Hospital Night

The side-room has sweated years and patience, rolls its one eye
Skyward, nightward; hours beyond sleep I lie;
And the fists of some ardent Plimsoll have laboured this wall
Clear of its plaster beside my chosen head.
Someone murmurs a little, dithers in bed.
Against that frail call
Are imminent the siege-works of a huge nightfall.

Trees, drawn up, rustle forward in the steep time of gloaming;
Crude green labours, gathers itself to a darkness, dreaming
Of perished ice-world summers, birds few, unwieldy, tame.
Darkness is astir, pondering, touching
Kinship with the first Dark in a trunk’s crouching.
Darkness lays claim
To that vague breath-labour of a century, my name.

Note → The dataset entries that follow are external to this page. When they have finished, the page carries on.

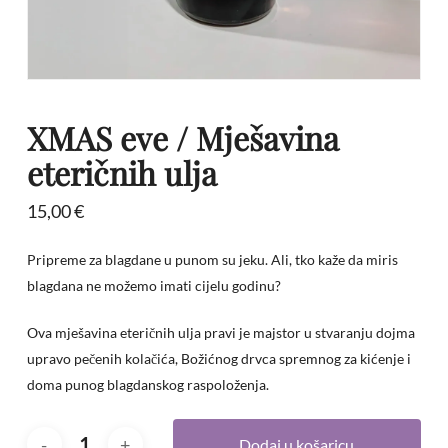
XMAS eve / Mješavina
eteričnih ulja
15,00
€
Pripreme za blagdane u punom su jeku. Ali, tko kaže da miris
blagdana ne možemo imati cijelu godinu?
Ova mješavina eteričnih ulja pravi je majstor u stvaranju dojma
upravo pečenih kolačića, Božićnog drvca spremnog za kićenje i
doma punog blagdanskog raspoloženja.
Dodaj u košaricu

Someone calls again in his sleep, and my thought is pain,
Pain, till chanticleer will carol truce again
To the faceless joustings of green and green by an old cell,
With time roundabout, and labouring shapes of sin;
To the knotted fists of lightning, or tilting rain;
To the wind’s lapse and swell
—Old die-hards of whom the birds shiver to tell.

Sleep is a labour amid the dilatory elder light;
But now a star is uttered in the long night,
Pitched beyond altercations of tree and storm;
For these, isled upon time, are murmuring, murmuring ever
Of good or evil becoming a darkness; but never
Darkens that star,
Housed in a glory, yet always a wanderer.

It is pain, truth, it is you, my father, beloved friend,
Come to me in the guile and darkness of a day’s end,
As a frail intense blue burning, near nor far.
Old hands were stripped from the keyboard of time, they favour
White notes nor black, but they glitter and glitter of a lover,
As out of war
I labour, breathing deeply, and tremble towards your star.